▶ _Aim of the exercise_:
Render this sentence from the Shoe Carnival earnings report into Spanish: "The company also reported record revenue and net income for the fiscal year."

▶ _Reading passage_:
----------
Shoe Carnival Inc. on Tuesday reported strength in both athletic and non-athletic footwear sales in the fourth quarter, which lifted comps to a 4.7 percent gain over the year-ago period. The company also reported record revenue and net income for the fiscal year.
Fourth Quarter and Fiscal Year 2018 Highlights
- Net sales of $234.7 million for the quarter and record sales of $1.030 billion for the fiscal year
- Net income of $1.4 million for the quarter and record net income of $38.1 million for the fiscal year
- Record earnings per diluted share of $2.45 for the fiscal year
- Comparable store sales increased 4.7 percent for the quarter and 4.3 percent for the fiscal year
- Total inventory was down $3.0 million and was up 1.6 percent on a per-store basis
- Cash and cash equivalents of $67.0 million with no outstanding debt as of February 2, 2019
- Repurchased 1.5 million shares of common stock at a total cost of $46.0 million under the company’s share repurchase program during the fiscal year and paid $4.8 million in quarterly cash dividends during the fiscal year
Cliff Sifford, Shoe Carnival’s president and CEO, said, “We are pleased to report record net sales and earnings results above our expectations for the fiscal year. Our comparable store sales increases were broad-based, driven by positive results for both our athletic and non-athletic footwear. We believe our customer-centric strategic initiatives, trend-right selection of compelling brands and the latest fashion along with our exciting in-store environment continue to make Shoe Carnival the store of choice for moderately priced family footwear. Going forward, we believe we remain well positioned to deliver long-term sustainable growth and value for our shareholders.”
----------
▶ _Source data_:
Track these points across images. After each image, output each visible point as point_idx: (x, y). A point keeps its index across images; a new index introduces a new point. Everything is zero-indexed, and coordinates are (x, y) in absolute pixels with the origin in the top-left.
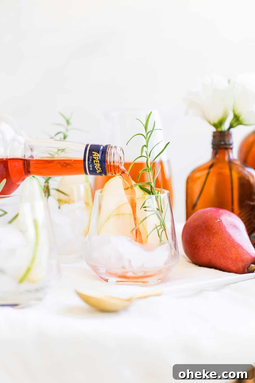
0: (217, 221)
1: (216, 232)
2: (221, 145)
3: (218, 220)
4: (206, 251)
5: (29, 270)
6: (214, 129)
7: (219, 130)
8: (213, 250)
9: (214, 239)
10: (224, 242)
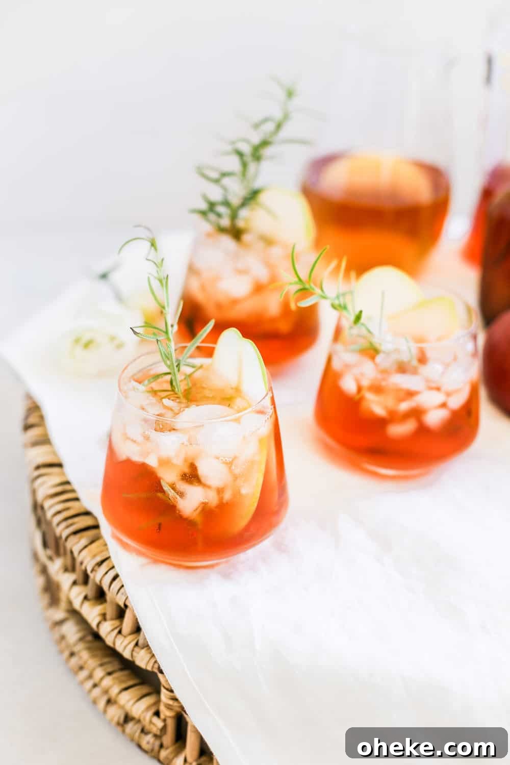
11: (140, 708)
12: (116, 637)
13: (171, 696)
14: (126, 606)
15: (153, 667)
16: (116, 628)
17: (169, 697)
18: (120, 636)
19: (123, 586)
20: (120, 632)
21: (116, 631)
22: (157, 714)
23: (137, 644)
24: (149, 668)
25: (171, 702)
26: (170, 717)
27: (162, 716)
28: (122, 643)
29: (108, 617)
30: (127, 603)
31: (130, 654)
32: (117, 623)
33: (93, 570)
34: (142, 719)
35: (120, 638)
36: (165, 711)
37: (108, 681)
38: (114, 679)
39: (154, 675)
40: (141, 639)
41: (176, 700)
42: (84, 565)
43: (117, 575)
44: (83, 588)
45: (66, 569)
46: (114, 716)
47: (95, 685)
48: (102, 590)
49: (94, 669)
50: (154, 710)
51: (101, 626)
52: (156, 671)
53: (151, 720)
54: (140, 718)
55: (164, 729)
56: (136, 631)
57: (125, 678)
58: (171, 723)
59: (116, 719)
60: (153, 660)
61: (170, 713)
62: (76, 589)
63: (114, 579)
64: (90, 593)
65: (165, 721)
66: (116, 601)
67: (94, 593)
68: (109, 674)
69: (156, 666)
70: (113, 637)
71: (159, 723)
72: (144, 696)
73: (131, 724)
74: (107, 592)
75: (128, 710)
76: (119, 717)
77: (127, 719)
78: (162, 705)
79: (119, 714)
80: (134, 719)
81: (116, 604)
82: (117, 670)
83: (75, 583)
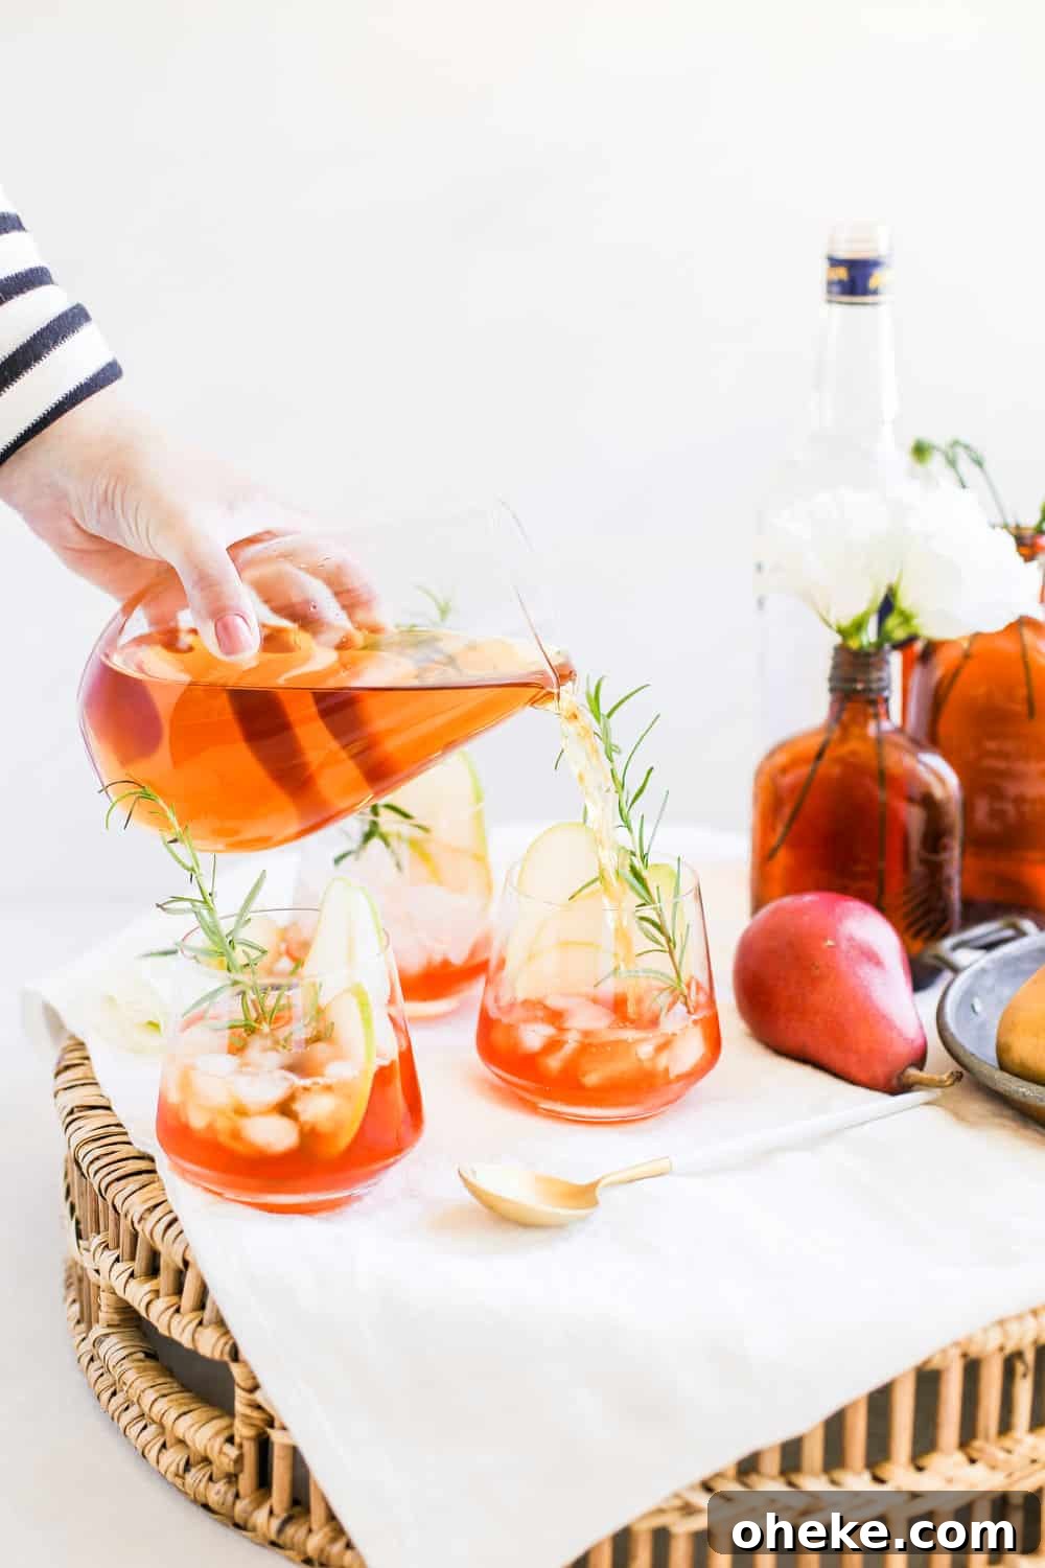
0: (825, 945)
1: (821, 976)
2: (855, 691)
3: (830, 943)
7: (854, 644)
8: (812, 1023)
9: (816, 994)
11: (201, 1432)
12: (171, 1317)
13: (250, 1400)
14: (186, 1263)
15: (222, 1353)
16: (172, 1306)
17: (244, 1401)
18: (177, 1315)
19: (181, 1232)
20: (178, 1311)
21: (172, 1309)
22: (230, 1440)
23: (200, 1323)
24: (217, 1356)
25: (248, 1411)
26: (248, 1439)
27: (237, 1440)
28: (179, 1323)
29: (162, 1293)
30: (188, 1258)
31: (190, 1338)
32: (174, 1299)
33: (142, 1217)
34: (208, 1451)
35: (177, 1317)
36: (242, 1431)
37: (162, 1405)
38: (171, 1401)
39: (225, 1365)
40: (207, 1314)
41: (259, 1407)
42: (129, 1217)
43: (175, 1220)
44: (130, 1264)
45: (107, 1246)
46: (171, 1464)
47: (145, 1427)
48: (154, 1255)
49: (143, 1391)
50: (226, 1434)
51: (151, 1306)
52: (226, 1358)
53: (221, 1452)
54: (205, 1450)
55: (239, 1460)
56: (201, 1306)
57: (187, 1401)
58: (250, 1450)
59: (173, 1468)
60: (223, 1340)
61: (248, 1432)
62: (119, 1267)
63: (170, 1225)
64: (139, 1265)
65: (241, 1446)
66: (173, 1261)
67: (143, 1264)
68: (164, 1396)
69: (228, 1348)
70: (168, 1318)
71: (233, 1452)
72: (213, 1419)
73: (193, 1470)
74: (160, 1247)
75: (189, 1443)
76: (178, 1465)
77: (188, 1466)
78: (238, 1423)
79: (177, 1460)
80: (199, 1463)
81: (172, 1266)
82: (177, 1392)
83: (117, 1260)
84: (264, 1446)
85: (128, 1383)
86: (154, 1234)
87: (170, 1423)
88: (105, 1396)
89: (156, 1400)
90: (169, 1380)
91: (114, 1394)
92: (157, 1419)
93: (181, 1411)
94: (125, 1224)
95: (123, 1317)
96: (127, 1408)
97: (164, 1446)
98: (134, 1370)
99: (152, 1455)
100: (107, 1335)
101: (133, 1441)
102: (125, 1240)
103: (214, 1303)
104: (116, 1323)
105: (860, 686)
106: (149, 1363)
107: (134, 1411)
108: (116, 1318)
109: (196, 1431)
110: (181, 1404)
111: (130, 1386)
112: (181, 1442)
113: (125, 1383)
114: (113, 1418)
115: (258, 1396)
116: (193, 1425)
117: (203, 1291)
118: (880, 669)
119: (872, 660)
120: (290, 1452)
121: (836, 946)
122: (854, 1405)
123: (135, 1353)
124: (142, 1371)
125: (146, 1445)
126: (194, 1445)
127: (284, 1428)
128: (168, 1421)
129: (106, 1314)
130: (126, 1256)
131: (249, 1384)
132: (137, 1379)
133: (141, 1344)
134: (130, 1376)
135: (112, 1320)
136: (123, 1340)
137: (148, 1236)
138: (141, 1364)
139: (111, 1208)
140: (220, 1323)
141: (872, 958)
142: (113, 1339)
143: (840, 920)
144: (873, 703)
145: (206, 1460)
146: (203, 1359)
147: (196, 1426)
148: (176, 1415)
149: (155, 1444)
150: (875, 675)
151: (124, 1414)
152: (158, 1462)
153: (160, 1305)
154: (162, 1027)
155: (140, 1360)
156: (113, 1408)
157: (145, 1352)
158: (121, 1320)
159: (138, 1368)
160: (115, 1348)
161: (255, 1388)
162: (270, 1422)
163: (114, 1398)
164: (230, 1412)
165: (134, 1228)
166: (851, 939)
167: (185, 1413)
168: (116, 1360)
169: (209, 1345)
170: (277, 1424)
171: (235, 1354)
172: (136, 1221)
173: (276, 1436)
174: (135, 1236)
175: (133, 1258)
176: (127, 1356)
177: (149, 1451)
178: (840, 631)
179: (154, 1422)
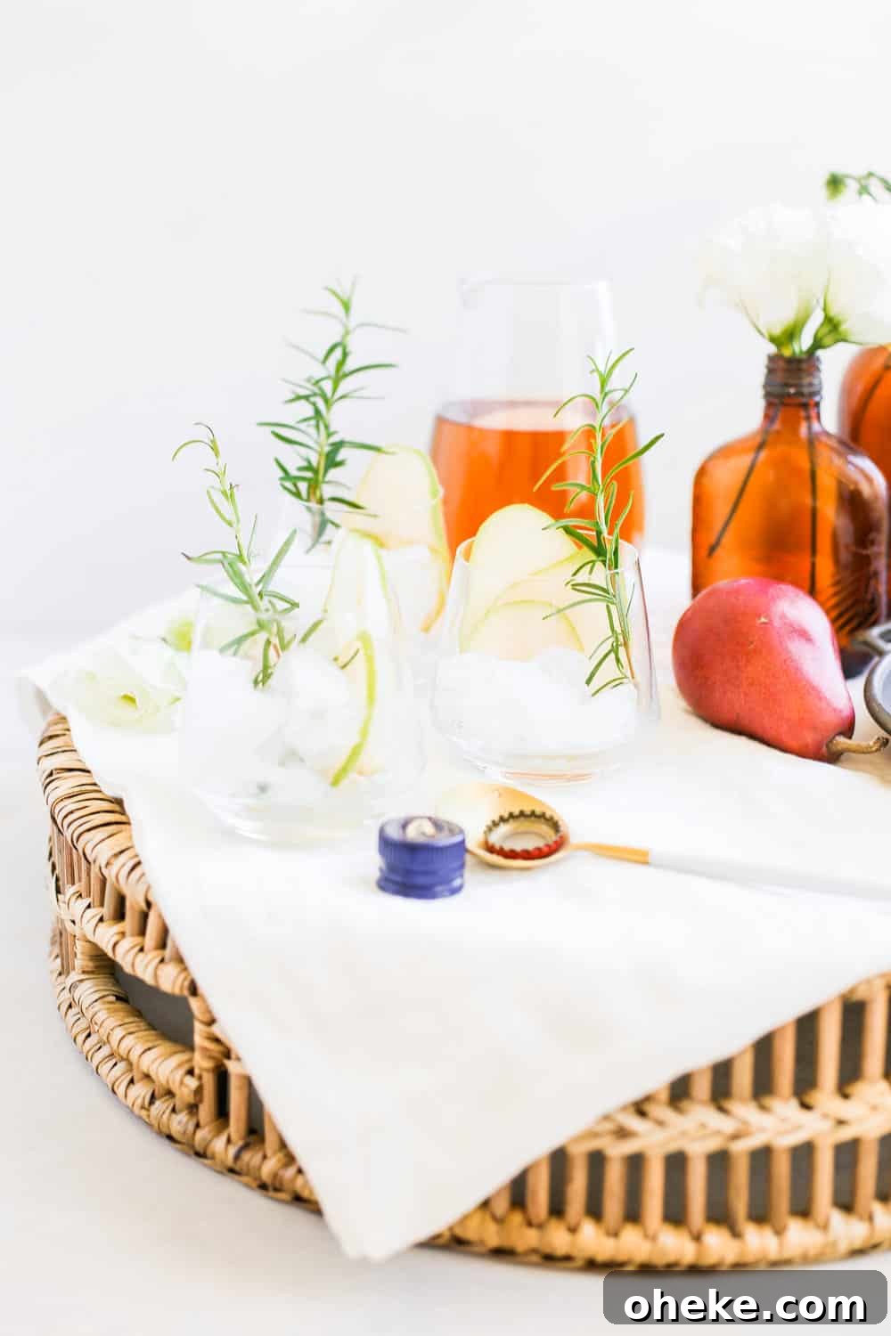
----------
▶ _Reply_:
La empresa también informó ingresos y utilidad neta récord para el año fiscal.